Es ist nie zu spät für Teen Angst
Sufjan Stevens Songwriting-Talent kann seinen Wahnsinn nicht mehr im Zaum halten. »The Age Of Adz« ist ein großes Album, das mitunter nachhaltig verstört.
Für sein neues Album hat er sich gefühlterweise sehr lange Zeit gelassen. Um dann abermals einen großen Wurf hinzulegen. Die letzten fünf Jahre seit »Illinois« hat Stevens mit allerlei EPs und Songsammlungen zugebracht. Neu und anders ist auf »The Age Of Adz« trotzdem so einiges: In bisher unbekannten Ausmaß rumpelt es auf diesem Album, es kracht die Elektronik. Es wirkt bis zum Ende befremdlich, wenn ein Songwriting-Meister wie Sufjan Stevens, der einen Großteil seiner Karriere damit zubrachte, aufwendige Songs orchestral zu instrumentieren, durchaus unbeholfen auf billige Elektronik-Sounds zurückgreift.
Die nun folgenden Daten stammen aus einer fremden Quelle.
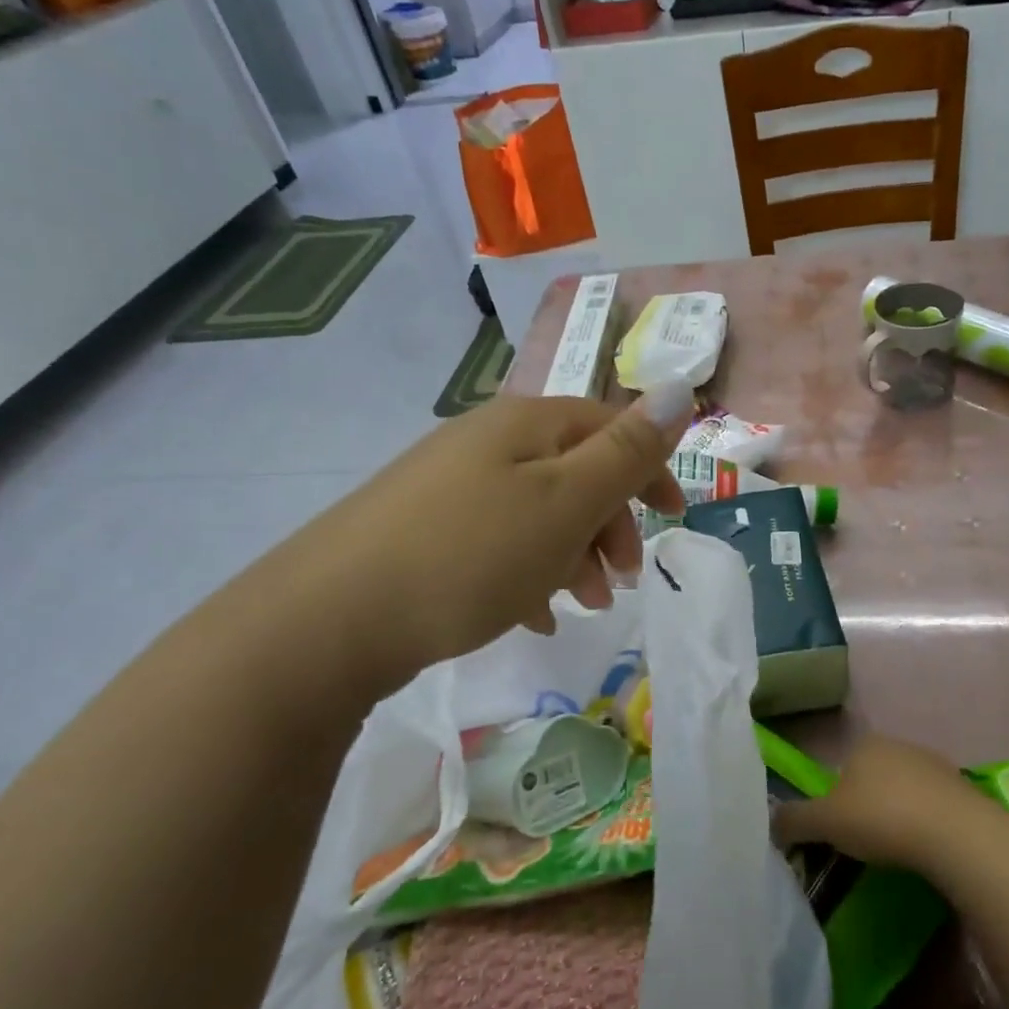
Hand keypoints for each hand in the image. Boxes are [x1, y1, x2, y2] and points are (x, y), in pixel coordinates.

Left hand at [244, 384, 692, 699]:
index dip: (649, 468)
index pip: (609, 426)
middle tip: (623, 581)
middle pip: (574, 470)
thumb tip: (680, 388)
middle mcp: (487, 441)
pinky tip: (531, 616)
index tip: (675, 519)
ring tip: (580, 607)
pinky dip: (528, 572)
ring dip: (574, 554)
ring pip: (538, 511)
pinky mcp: (422, 530)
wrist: (328, 619)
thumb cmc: (471, 554)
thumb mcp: (566, 501)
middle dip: (611, 524)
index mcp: (526, 424)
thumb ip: (627, 451)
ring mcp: (448, 485)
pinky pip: (498, 542)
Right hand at [772, 735, 981, 872]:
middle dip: (867, 806)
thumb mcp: (826, 823)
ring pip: (904, 790)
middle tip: (866, 845)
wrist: (955, 832)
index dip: (835, 801)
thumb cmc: (881, 818)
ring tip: (897, 851)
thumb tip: (770, 822)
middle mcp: (896, 744)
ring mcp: (932, 763)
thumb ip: (794, 820)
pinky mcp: (960, 786)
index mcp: (863, 744)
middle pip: (872, 778)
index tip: (840, 833)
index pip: (840, 770)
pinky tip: (926, 848)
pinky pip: (932, 805)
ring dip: (898, 814)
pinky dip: (926, 822)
Inhaltlich ist es genau dieser Wechsel, der »The Age Of Adz« ausmacht. Denn auch in seinen Texten lässt Stevens eine von ihm selten gehörte, vielleicht erwachsenere Stimmung zu – geprägt von Unsicherheit, Dunkelheit und handfesten Zweifeln.
Bisher war er oft die Ausnahme im Indie-Zirkus. Sein musikalisches Talent war immer unbestritten und rückte ihn in die Nähe von Ausnahme-Songwritern wie Will Oldham oder Conor Oberst. Im Gegensatz zu vielen war die Musik von Stevens aber bunt, verspielt und oft fröhlich. Es gab den Plan, jedem US-Bundesstaat ein Album zu widmen, der 2005 im höchst erfolgreichen »Illinois« seinen bisherigen, allseits gefeierten Höhepunkt fand. Ein Jahr später folgten parallel fünf EPs mit Christmas-Songs und spätestens hier wurde klar, wie ernst er seine Religiösität nimmt. Auf dem aktuellen »The Age Of Adz« wird der Wahnsinn noch greifbarer. Nicht nur das Cover-Artwork, auch die Liner Notes stammen von Royal Robertson, einem schizophrenen, sich selbst als Propheten sehenden US-Künstler, der in seinen Bildern nicht nur Religiösität und Roboter-Fantasien ziemlich undistanziert kurzschließt. Es scheint, als hätte sich Stevens eine klassisch adoleszente Teen Angst ins Jetzt gerettet. Oder sich bisher geweigert, sich dieser zu stellen – weshalb er das nun mit 35 tut. Dem Hörer schenkt er damit ein Album, das in seiner emotionalen Dringlichkeit und seinem Verzicht auf Pragmatismus und Distanz gleichermaßen verrückt wie intensiv wirkt. Ein großer Wurf, der nicht erst im 25-minütigen Finalsong »Impossible Soul« menschliche Befindlichkeiten pointiert und bewegend auf den Punkt bringt. In seiner Nähe zum Wahnsinn aber auch nachhaltig verstört.